=== Data for processing ===

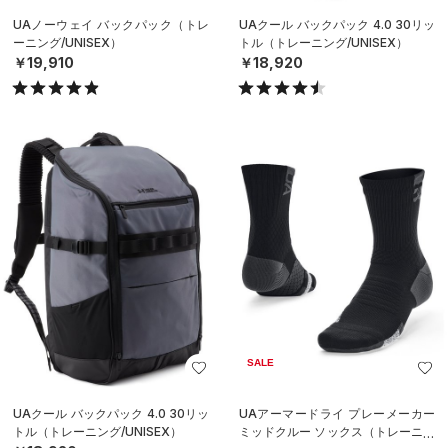
UAノーウェイ バックパック（トレ
UAクール バックパック 4.0 30リッ
ーニング/UNISEX）
トル（トレーニング/UNISEX）
￥19,910
￥18,920
SALE
UAクール バックパック 4.0 30リッ
UAアーマードライ プレーメーカー
トル（トレーニング/UNISEX）
ミッドクルー ソックス（トレーニン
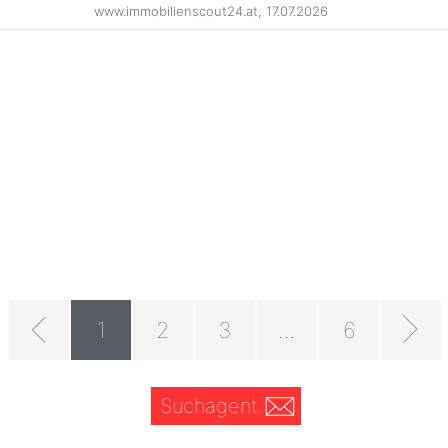
www.immobilienscout24.at
,
17.07.2026
1
2
3
...
6
Suchagent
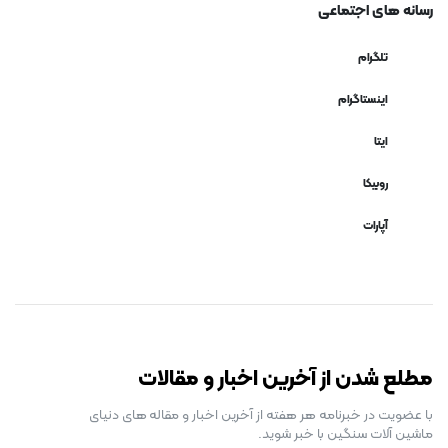
رسانه های اجتماعی
تلگرام
اینستاگرام
ایتا
روبیکا
آپارات
رایگان برای مدت محدود
مطلع شدن از آخرین اخبار و مقالات
با عضویت در خبرنامه هر هفته از آخرین اخبار و مقاله های دنیای
ماشین آلات سنگین با خبر شوید.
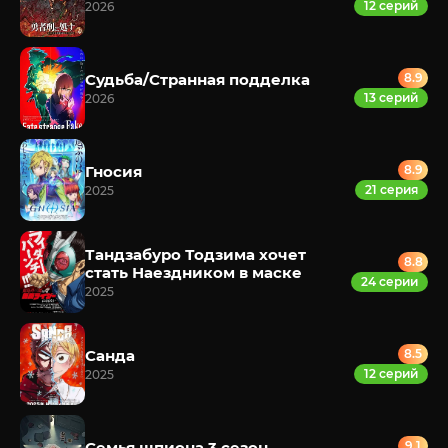
12 серий
2026
Судьба/Странная подделка
8.9
13 серий
2026
Гносия
8.9
21 серия
2025
Тандзабуро Тодзима хочет
8.8
стать Наездником в маске
24 серии
2025
Санда
8.5
12 серий
2025
Семья шпиона 3 сезон
9.1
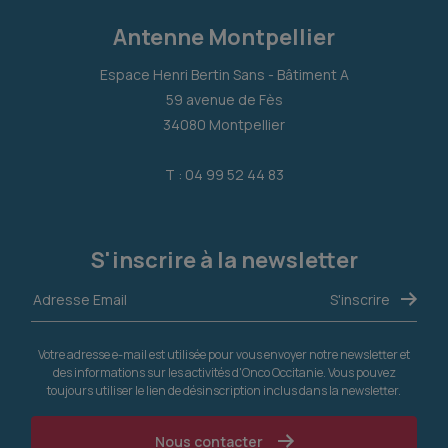
Antenne Montpellier
Espace Henri Bertin Sans - Bâtiment A
59 avenue de Fès
34080 Montpellier
T : 04 99 52 44 83
S'inscrire à la newsletter
Votre adresse e-mail est utilisée pour vous envoyer notre newsletter et
des informations sur les activités d'Onco Occitanie. Vous pouvez
toujours utiliser le lien de désinscription inclus dans la newsletter.
Nous contacter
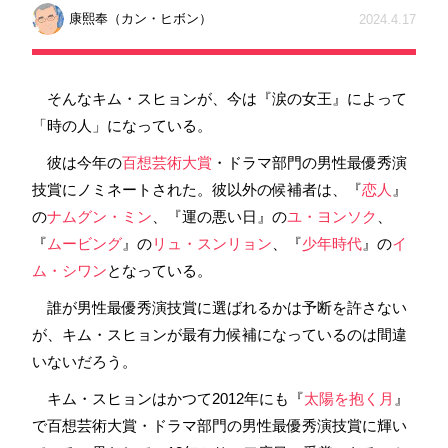
康熙奉（カン・ヒボン）
2024.4.17
そんなキム・スヒョンが、今は『涙の女王』によって
「時の人」になっている。
彼は今年の
百想芸術大賞
・ドラマ部門の男性最優秀演
技賞にノミネートされた。彼以外の候補者は、『
恋人
』
の
ナムグン・ミン
、『運の悪い日』の
ユ・ヨンソク
、
『
ムービング
』の
リュ・スンリョン
、『
少年時代
』の
イ
ム・シワン
となっている。
誰が男性最優秀演技賞に選ばれるかは予断を許さない
が、キム・スヒョンが最有力候補になっているのは間違
いないだろう。
キム・スヒョンはかつて2012年にも『
太陽を抱く月
』
で百想芸術大賞・ドラマ部門の男性最優秀演技賞に輝い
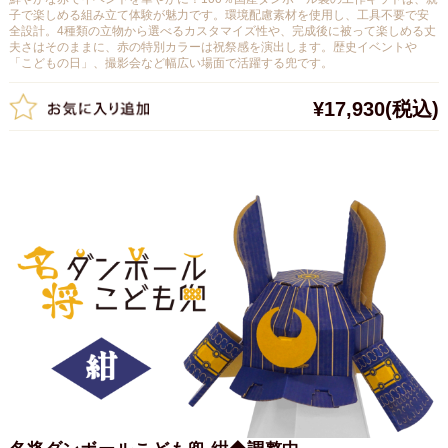
子で楽しめる組み立て体験が魅力です。環境配慮素材を使用し、工具不要で安
全設計。4種類の立物から選べるカスタマイズ性や、完成後に被って楽しめる丈
夫さはそのままに、赤の特別カラーは祝祭感を演出します。歴史イベントや
「こどもの日」、撮影会など幅広い場面で活躍する兜です。
¥17,930
(税込)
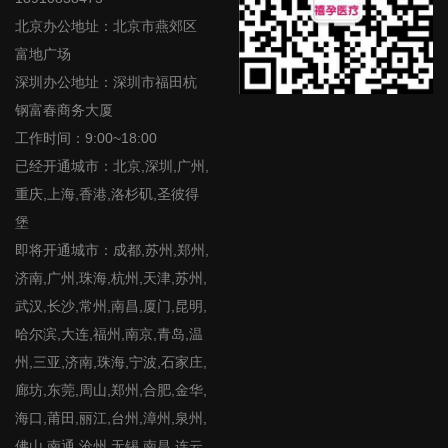
北京办公地址：北京市燕郊区
富地广场
深圳办公地址：深圳市福田杭
钢富春商务大厦
工作时间：9:00~18:00
已经开通城市：北京,深圳,广州,
重庆,上海,香港,洛杉矶,圣彼得
堡
即将开通城市：成都,苏州,郑州,
济南,广州,珠海,杭州,天津,苏州,
武汉,长沙,常州,南昌,厦门,昆明,
哈尔滨,大连,福州,南京,青岛,温
州,三亚,济南,珠海,宁波,石家庄,
廊坊,东莞,周山,郑州,合肥,金华,
海口,莆田,丽江,台州,漳州,泉州,
佛山,南通,沧州,无锡,南昌,连云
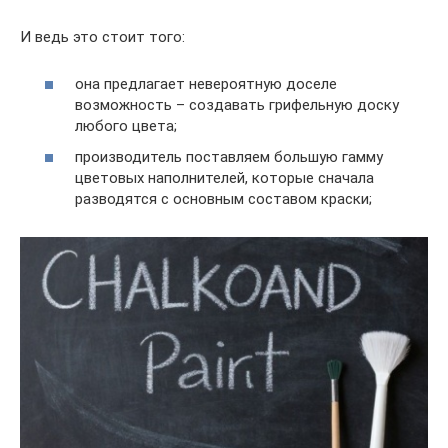
И ведь это стоит того:
она предлагает невероятную доселе
возможность – создавать грифельную доску
любого цвета;
производитель поставляем большую гамму
цветовых наполнителей, которые сначала
разводятся с основным составом краски;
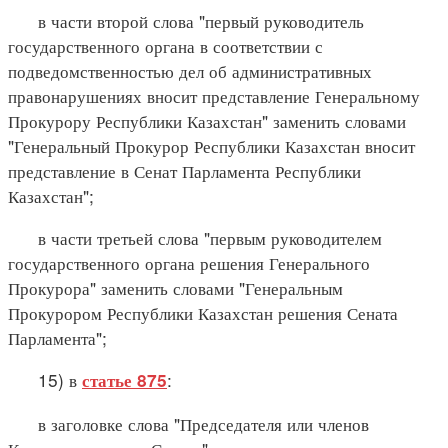
в части второй слова "первый руководитель
государственного органа в соответствии с
подведомственностью дел об административных
правонарушениях вносит представление Генеральному
Прокурору Республики Казахстан" заменить словами
"Генеральный Прокурор Республики Казахстан вносит
представление в Сенат Парламента Республики
Казахстан";
в части третьей слова "первым руководителем
государственного органа решения Генерального
Прокурора" заменить словами "Генеральным
Прокурором Республики Казахстан решения Сената
Парламента";
15) в
:
статье 875
в заголовке слова "Председателя или членов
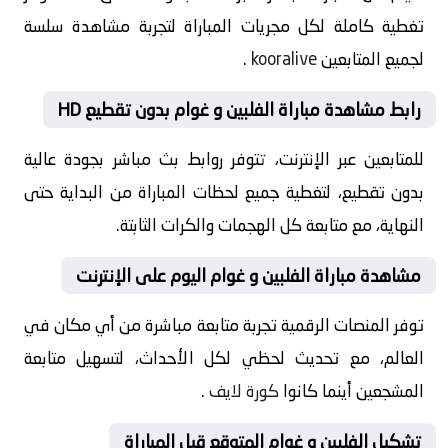
تغطية كاملة لكل مجريات المباراة لتجربة مشاهدة سلسة
لجميع المتابعين
kooralive
.
رابط مشاهدة مباراة الفلبين و غوام بدون تقطيع HD
للمتابعين عبر الإنترنت، تتوفر روابط بث مباشر بجودة عالية
بدون تقطيع، لتغطية جميع لحظات المباراة من البداية حتى
النهاية، مع متابعة كل الهجمات والكرات الثابتة.
مشاهدة مباراة الفلبين و غوام اليوم على الإنترنت
توفر المنصات الرقمية تجربة متابعة مباشرة من أي مكان في
العالم، مع تحديث لحظي لكل الأحداث، لتسهيل متابعة
المشجعين أينما كانوا
كورة لايف
.
تشكيل الفلبين و غوام المتوقع قبل المباراة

===

#### [Directive]
Once you find the string "الإنترنت" in a line of the records, copy that line.

#### [Answer section]
للمتابعين عبر الإنترنت، تتوفر روابط بث مباشر بجودة عالية
مشاهدة مباراة الفلبين و غوام اليوم على الإنترنت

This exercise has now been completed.